请求 URL 中缺少方案 [英] Missing scheme in request URL

问题描述

我被这个bug卡了一段时间了，报错信息如下:

I've been stuck on this bug for a while, the following error message is as follows:

File "C:\Python27\lib\site-packages\scrapy-0.20.2-py2.7.egg\scrapy\http\request\__init__.py", line 61, in _set_url
            raise ValueError('Missing scheme in request url: %s' % self._url)
            exceptions.ValueError: Missing scheme in request url: h

Scrapy 代码:

    from scrapy.contrib.spiders import CrawlSpider, Rule
    from scrapy.contrib.linkextractors.sgml import SgmlLinkExtractor
    from scrapy.selector import Selector
    from scrapy.http import Request
    from spyder.items import SypderItem

    import sys
    import MySQLdb
    import hashlib
    from scrapy import signals
    from scrapy.xlib.pydispatch import dispatcher

    # _*_ coding: utf-8 _*_

    class some_Spyder(CrawlSpider):
        name = "spyder"

        def __init__(self, *a, **kw):
            # catch the spider stopping
            # dispatcher.connect(self.spider_closed, signals.spider_closed)
            # dispatcher.connect(self.on_engine_stopped, signals.engine_stopped)
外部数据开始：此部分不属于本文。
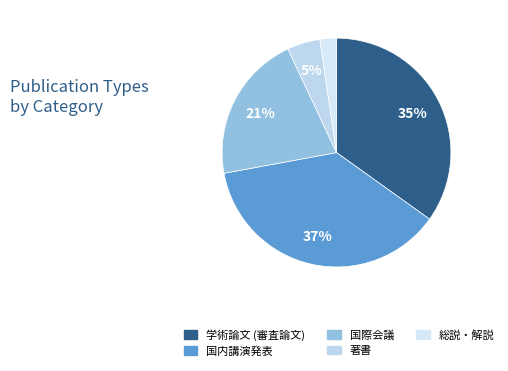

Which slice is the smallest?

総説・解説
            self.allowed_domains = "domainname.com"
            self.start_urls = "http://www.domainname.com/"
            self.xpaths = '''//td[@class="CatBg" and @width="25%" 
                          and @valign="top" and @align="center"]
                          /table[@cellspacing="0"]//tr/td/a/@href'''

            self.rules = (
                Rule(SgmlLinkExtractor(restrict_xpaths=(self.xpaths))),
                Rule(SgmlLinkExtractor(allow=('cart.php?')), callback='parse_items'),
                )

            super(spyder, self).__init__(*a, **kw)

        def parse_items(self, response):
            sel = Selector(response)
            items = []
            listings = sel.xpath('//*[@id="tabContent"]/table/tr')

            item = IgeItem()
            item["header"] = sel.xpath('//td[@valign="center"]/h1/text()')

            items.append(item)
            return items

我很确定这与我要求scrapy在LinkExtractor中遵循的URL有关.在 shell 中提取它们时，它们看起来像这样:

I'm pretty sure it's something to do with the URL I'm asking scrapy to follow in the LinkExtractor. When extracting them in shell they looking something like this:

data=u'cart.php?target=category&category_id=826'

与从工作蜘蛛中提取的另一个 URL 相比:

Compared to another URL extracted from a working spider:

data=u'/path/someotherpath/category.php?query=someval'

我看了几个关于 Stack Overflow 的问题，比如用scrapy下载图片 但从阅读它我想我可能有一个稍微不同的问题.

I've had a look at a few questions on Stack Overflow, such as Downloading pictures with scrapy but from reading it I think I may have a slightly different problem.

我也看了这个——http://static.scrapy.org/coverage-report/scrapy_http_request___init__.html

这解释了如果 self.URLs 缺少:"，则会引发错误，从查看我定义的 start_urls 来看，我不太明白为什么会显示此错误，因为该方案已明确定义.

Which explains that the error is thrown up if self.URLs is missing a ":", from looking at the start_urls I've defined I can't quite see why this error would show since the scheme is clearly defined.

推荐答案

将 start_urls 更改为:

self.start_urls = ["http://www.bankofwow.com/"]

这篇关于请求 URL 中缺少方案的文章就介绍到这了，希望我们推荐的答案对大家有所帮助，也希望大家多多支持IT屋！